### EXERCISE GOAL
Edit the records from their start through the line containing "Jewellery Box, from Tape Role Waste", inclusive, replacing "Gift Box" with "Present Box" and keeping everything else unchanged. Give back only those lines, without the pictures.

Recorded data

----------

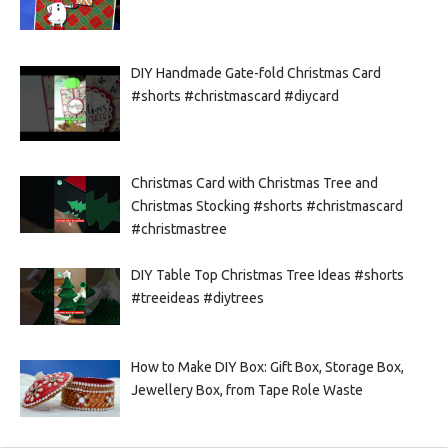
DIY Handmade Gate-fold Christmas Card
#shorts #christmascard #diycard
Christmas Card with Christmas Tree and
Christmas Stocking #shorts #christmascard
#christmastree
DIY Table Top Christmas Tree Ideas #shorts
#treeideas #diytrees
How to Make DIY Box: Gift Box, Storage Box,
Jewellery Box, from Tape Role Waste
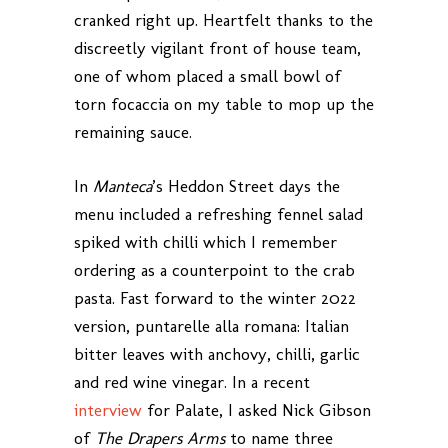
cranked right up. Heartfelt thanks to the
discreetly vigilant front of house team,
one of whom placed a small bowl of
torn focaccia on my table to mop up the
remaining sauce.
In
Manteca
’s Heddon Street days the
menu included a refreshing fennel salad
spiked with chilli which I remember
ordering as a counterpoint to the crab
pasta. Fast forward to the winter 2022
version, puntarelle alla romana: Italian
bitter leaves with anchovy, chilli, garlic
and red wine vinegar. In a recent
interview
for Palate, I asked Nick Gibson
of
The Drapers Arms
to name three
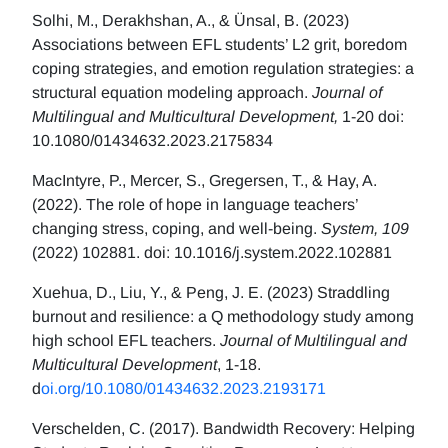
Solhi, M., Derakhshan, A., & Ünsal, B. (2023)
Associations between EFL students’ L2 grit, boredom
coping strategies, and emotion regulation strategies: a
structural equation modeling approach.
Journal of
Multilingual and Multicultural Development,
1-20 doi:
10.1080/01434632.2023.2175834
MacIntyre, P., Mercer, S., Gregersen, T., & Hay, A.
(2022). The role of hope in language teachers’
changing stress, coping, and well-being.
System, 109
(2022) 102881. doi: 10.1016/j.system.2022.102881
Xuehua, D., Liu, Y., & Peng, J. E. (2023) Straddling
burnout and resilience: a Q methodology study among
high school EFL teachers.
Journal of Multilingual and
Multicultural Development
, 1-18.
d
oi.org/10.1080/01434632.2023.2193171
Verschelden, C. (2017). Bandwidth Recovery: Helping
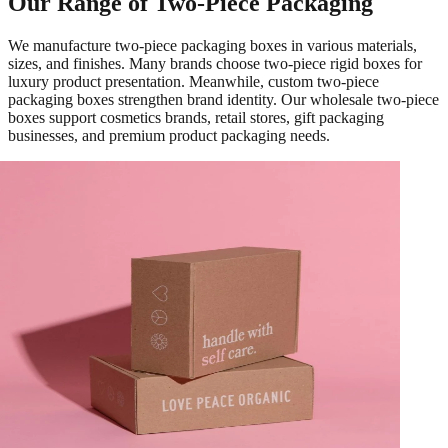
Our Range of Two-Piece Packaging
We manufacture two-piece packaging boxes in various materials,
sizes, and finishes. Many brands choose two-piece rigid boxes for
luxury product presentation. Meanwhile, custom two-piece
packaging boxes strengthen brand identity. Our wholesale two-piece
boxes support cosmetics brands, retail stores, gift packaging
businesses, and premium product packaging needs.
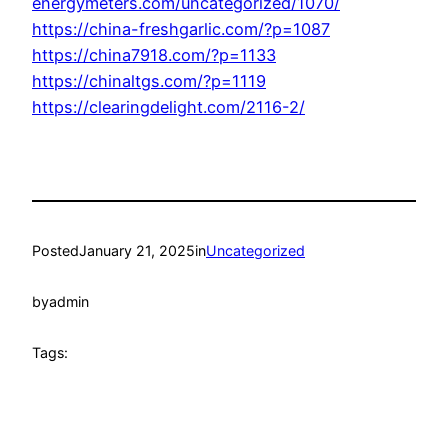
energymeters.com/uncategorized/1070/
https://china-freshgarlic.com/?p=1087
https://china7918.com/?p=1133
https://chinaltgs.com/?p=1119
https://clearingdelight.com/2116-2/
Posted
January 21, 2025
in
Uncategorized
by
admin
Tags:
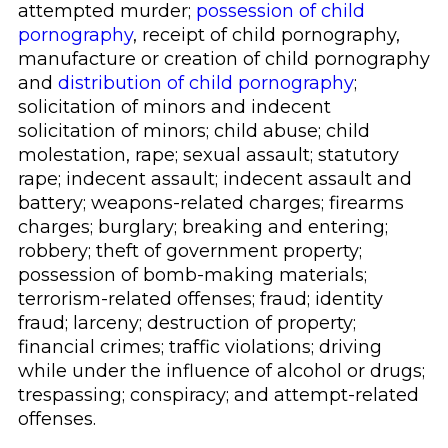
attempted murder;
possession of child
pornography
, receipt of child pornography,
manufacture or creation of child pornography
and
distribution of child pornography
;
solicitation of minors and indecent
solicitation of minors; child abuse; child
molestation, rape; sexual assault; statutory
rape; indecent assault; indecent assault and
battery; weapons-related charges; firearms
charges; burglary; breaking and entering;
robbery; theft of government property;
possession of bomb-making materials;
terrorism-related offenses; fraud; identity
fraud; larceny; destruction of property;
financial crimes; traffic violations; driving
while under the influence of alcohol or drugs;
trespassing; conspiracy; and attempt-related
offenses.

----------

### ANSWER AREA
DIY Handmade Gate-fold Christmas Card
#shorts #christmascard #diycard
Christmas Card with Christmas Tree and
Christmas Stocking #shorts #christmascard
#christmastree
DIY Table Top Christmas Tree Ideas #shorts
#treeideas #diytrees
How to Make DIY Box: Present Box, Storage Box,
Jewellery Box, from Tape Role Waste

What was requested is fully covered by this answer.